Several useful websites provide tips for effective book covers. For example, Canva states, “Show, Don’t Tell,” and gives readers examples of color use and typeface choice. Thriller writer Ben Sobieck suggests avoiding Comic Sans and Papyrus. These principles are experiential, but as a graduate student in Book Publishing, I wanted scientific proof for effective book cover design.

I found two experiments that focus on eye-tracking and duration when people look for books. Dr. Arūnas Gudinavičius and Andrius Šuminas at Vilniaus University studied preferred color and time to decide a book based on sex and age group.

A total of 180 respondents—90 male and 90 female respondents, 60 in each age group (age 18-35, 36-55, and over 56)—participated in Gudinavičius and Šuminas’s experiment. Before the experiment, the researchers conducted a questionnaire about the participants’ reading habits and discovered that women and older people tended to read more books than men and younger people. Then participants were shown eighteen randomly selected book cover thumbnails on a computer screen equipped with an eye-tracking device and asked to click one that they liked.

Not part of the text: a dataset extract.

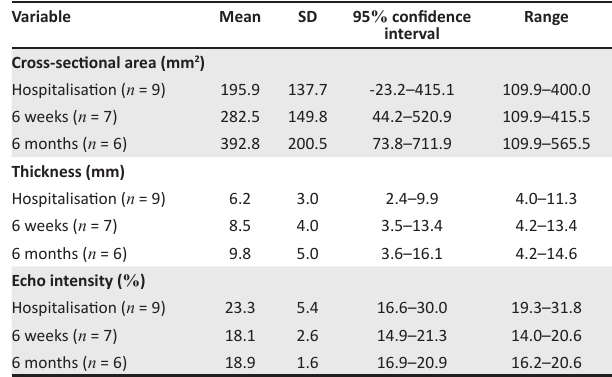
TABLE 2: Results for rectus femoris and vastus lateralis muscles with respect to muscle cross-sectional area, thickness and echo intensity using diagnostic ultrasound imaging.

The study revealed that younger women tended to prefer cold colors, but that the preference disappeared as the participants’ age got older. In contrast, men over 56 preferred warm colors. The researchers also found that both men and women liked orange but disliked yellow, green, black, and white book covers. Men chose blue and red book covers, and women selected multicolor and violet color covers.

In terms of duration, women between 18 to 35 were the fastest to decide on a book they liked, and the gap between men and women was widest between the age of 18 to 35. In other words, the difference between the decision-making time grew narrower as the participants got older. Thus, younger women are quicker to choose a book by its cover.

Although Gudinavičius and Šuminas’s research disregarded words on book covers, Dr. Sho Sato et al. at Doshisha University discovered that gaze duration was not affected by color but instead varied by typeface. The researchers asked twenty-three undergraduate students, aged 18 to 22 and wearing eye-tracking devices, to pick a book from a shelf. They prepared warm and cold colored books and books with Ming-style and Gothic typefaces. It turned out that while there was no gap between color difference, the respondents spent more time on Gothic typeface than Ming-style. Thus, recent book cover trends that focus on typography are likely to attract more consumers.

When I first read the result of these experiments, I was convinced that part of the success Ocean in My Ears was due to its beautiful cover. Its violet-colored cover matched the target audience’s preference. Sleeping in My Jeans should be successful in part because its cover targets young women and uses multicolor and purplish blue. Although the second study demonstrates the power of typography, the sample sizes were quite small, and further investigation is needed to better learn what typefaces attract consumers. In addition, we need to understand how these preferences could change over time. Book cover designers need to understand universal rules of effective covers and be attuned to current trends.